でも……色んな苦労をした神谷さんだからこそ幸せになって欲しい。


ご子息様を想う気持ちが少しでもあるならば、諦めないで欲しい。


……なんて思うのはお節介でしかないのだろうか。


「お前……神谷結愛とは何も無いんだろうな?今まで話したこともない相手が花嫁候補に選ばれたのだぞ?それでいてなぜ落ち着くことができる」


ご子息様に注意され、少し落ち着いたものの気持ちは収まっていないらしく、さらに詰め寄る。一気に険悪な雰囲気になり、誰もが息を呑んで事の行く末を見守っていた。

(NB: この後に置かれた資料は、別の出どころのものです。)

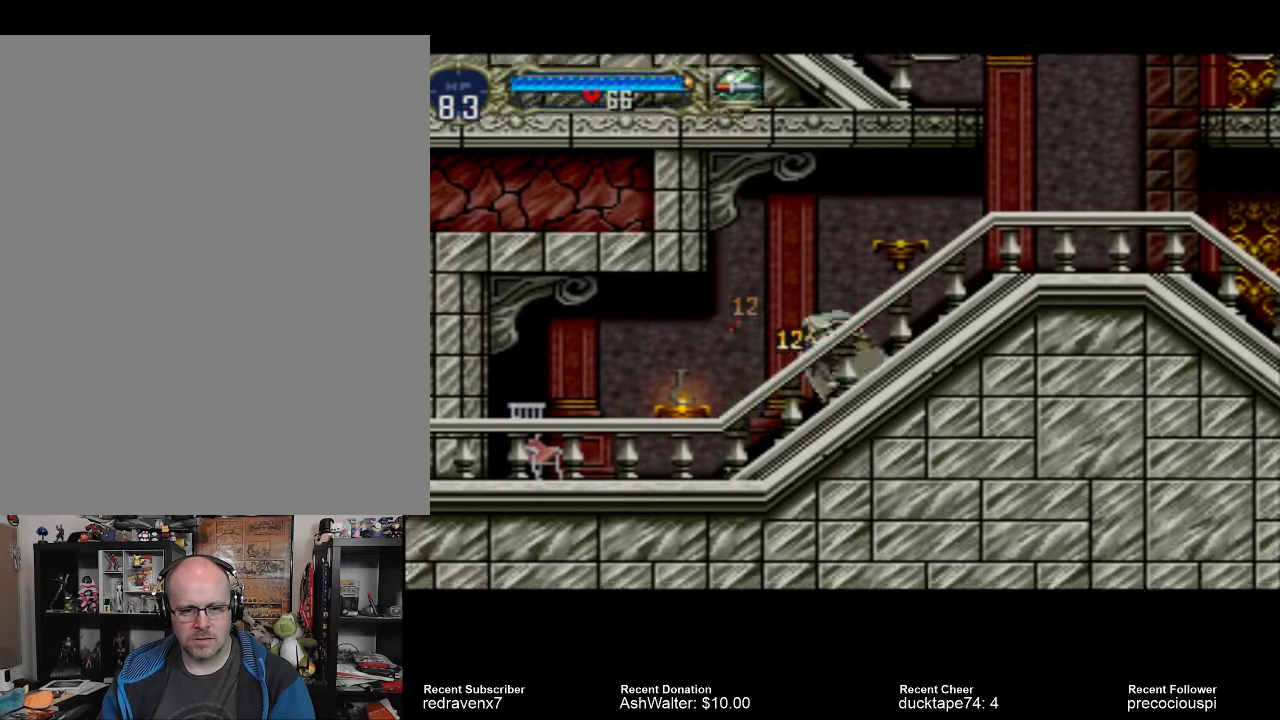
{"buttons": [], "events": []}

「話したことは、あります。覚えてませんか?私が10の頃、神谷結愛がうちに来て、話あいに混ざっていたことを。そして……その時、私の心を神谷結愛でいっぱいにしたことを」


「……はぁ!?どういうことだ!」


私はご子息様の言葉に驚いた。


会っているのではないかと推測していたが、まさかほんの一瞬の出来事の中で神谷さんへの想いでいっぱいになっていたなんて。思わぬ暴露に会場は再びざわつく。


神谷さんは、遠くから見てもわかるくらい頬を、顔を赤く染め、身を縮こまらせながら立っていた。


どうやらご子息様の話は本当らしい。琴葉も驚いたようにご子息様を見つめていた。


「ですから、私は神谷結愛のことを愛しているんです!一瞬しか関わったことのない女性を愛してるなんて軽く言えないことはわかってます。ですが、どうしようもないくらい私は神谷結愛のことが忘れられなかったのです。本当はこんな儀式なんて断ろうかと思っていました。ですが……八重桜紗和様、琴葉様。ありがとうございます」


皇帝様の胸ぐらを掴む勢いで神谷さんへの想いを皇帝様にぶつけたご子息様。


思わぬ愛の告白にこっちが恥ずかしくなるほど彼の思いはまっすぐだった。


「なっ……」


「自分勝手で申し訳ごさいません。ですがこればかりは……この気持ちばかりは譲れないのです。私は……神谷結愛を、花嫁として迎え入れたいと思っています」


まるでここにいる人全員に宣言するかのように言い放つご子息様。


縁結びの儀でここまで波乱な結果になるとは思わなかったけど……ご子息様の思いは本物だった。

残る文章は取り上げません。